* The task:
Swap each "Friday" for "Fri." throughout the records below, keeping all other text unchanged.

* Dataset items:
▽

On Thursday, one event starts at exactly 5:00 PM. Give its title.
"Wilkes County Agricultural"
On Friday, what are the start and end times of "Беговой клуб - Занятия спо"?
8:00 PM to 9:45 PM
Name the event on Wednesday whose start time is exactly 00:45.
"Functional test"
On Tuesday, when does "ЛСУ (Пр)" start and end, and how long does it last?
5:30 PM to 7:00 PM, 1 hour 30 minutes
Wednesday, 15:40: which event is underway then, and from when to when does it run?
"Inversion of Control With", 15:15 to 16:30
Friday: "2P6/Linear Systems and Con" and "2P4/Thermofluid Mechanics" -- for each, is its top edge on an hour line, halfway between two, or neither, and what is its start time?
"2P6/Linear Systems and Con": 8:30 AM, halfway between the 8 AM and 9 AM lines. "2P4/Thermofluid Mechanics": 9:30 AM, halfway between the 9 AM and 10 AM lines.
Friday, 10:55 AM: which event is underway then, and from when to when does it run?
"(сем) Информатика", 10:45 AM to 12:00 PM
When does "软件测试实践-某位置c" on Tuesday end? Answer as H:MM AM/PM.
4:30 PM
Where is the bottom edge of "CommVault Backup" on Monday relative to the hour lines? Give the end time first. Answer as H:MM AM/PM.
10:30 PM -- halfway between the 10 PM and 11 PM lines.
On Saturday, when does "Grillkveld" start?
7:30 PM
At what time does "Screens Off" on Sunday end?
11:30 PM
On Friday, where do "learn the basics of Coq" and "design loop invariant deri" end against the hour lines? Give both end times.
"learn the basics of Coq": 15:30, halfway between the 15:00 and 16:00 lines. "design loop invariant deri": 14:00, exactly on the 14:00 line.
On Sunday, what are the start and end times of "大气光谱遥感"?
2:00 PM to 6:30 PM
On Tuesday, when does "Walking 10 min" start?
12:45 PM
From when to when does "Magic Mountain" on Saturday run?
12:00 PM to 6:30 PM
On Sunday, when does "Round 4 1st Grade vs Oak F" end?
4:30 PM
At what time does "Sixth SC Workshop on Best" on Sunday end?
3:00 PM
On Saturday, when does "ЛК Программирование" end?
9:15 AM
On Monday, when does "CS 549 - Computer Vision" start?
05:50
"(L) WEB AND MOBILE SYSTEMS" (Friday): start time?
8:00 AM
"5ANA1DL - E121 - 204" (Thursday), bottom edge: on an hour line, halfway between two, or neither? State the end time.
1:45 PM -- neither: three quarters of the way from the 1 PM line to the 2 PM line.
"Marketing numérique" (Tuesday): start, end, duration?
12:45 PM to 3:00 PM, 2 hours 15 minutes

△

* Written solution:
On Thursday, one event starts at exactly 5:00 PM. Give its title.
"Wilkes County Agricultural"
On Fri., what are the start and end times of "Беговой клуб - Занятия спо"?
8:00 PM to 9:45 PM
Name the event on Wednesday whose start time is exactly 00:45.
"Functional test"
On Tuesday, when does "ЛСУ (Пр)" start and end, and how long does it last?
5:30 PM to 7:00 PM, 1 hour 30 minutes
Wednesday, 15:40: which event is underway then, and from when to when does it run?
"Inversion of Control With", 15:15 to 16:30
Fri.: "2P6/Linear Systems and Con" and "2P4/Thermofluid Mechanics" -- for each, is its top edge on an hour line, halfway between two, or neither, and what is its start time?
"2P6/Linear Systems and Con": 8:30 AM, halfway between the 8 AM and 9 AM lines. "2P4/Thermofluid Mechanics": 9:30 AM, halfway between the 9 AM and 10 AM lines.
Fri., 10:55 AM: which event is underway then, and from when to when does it run?
"(сем) Информатика", 10:45 AM to 12:00 PM
When does "软件测试实践-某位置c" on Tuesday end? Answer as H:MM AM/PM.
4:30 PM
Where is the bottom edge of "CommVault Backup" on Monday relative to the hour lines? Give the end time first. Answer as H:MM AM/PM.
10:30 PM -- halfway between the 10 PM and 11 PM lines.
On Saturday, when does "Grillkveld" start?
7:30 PM
At what time does "Screens Off" on Sunday end?
11:30 PM
On Fri., where do "learn the basics of Coq" and "design loop invariant deri" end against the hour lines? Give both end times.
"learn the basics of Coq": 15:30, halfway between the 15:00 and 16:00 lines. "design loop invariant deri": 14:00, exactly on the 14:00 line.
On Sunday, what are the start and end times of "大气光谱遥感"?
2:00 PM to 6:30 PM
On Tuesday, when does "Walking 10 min" start?
12:45 PM
From when to when does "Magic Mountain" on Saturday run?
12:00 PM to 6:30 PM
On Sunday, when does "Round 4 1st Grade vs Oak F" end?
4:30 PM
At what time does "Sixth SC Workshop on Best" on Sunday end?
3:00 PM
On Saturday, when does "ЛК Программирование" end?
9:15 AM
On Monday, when does "CS 549 - Computer Vision" start?
05:50
"(L) WEB AND MOBILE SYSTEMS" (Fri.): start time?
8:00 AM
"5ANA1DL - E121 - 204" (Thursday), bottom edge: on an hour line, halfway between two, or neither? State the end time.
1:45 PM -- neither: three quarters of the way from the 1 PM line to the 2 PM line.
"Marketing numérique" (Tuesday): start, end, duration?
12:45 PM to 3:00 PM, 2 hours 15 minutes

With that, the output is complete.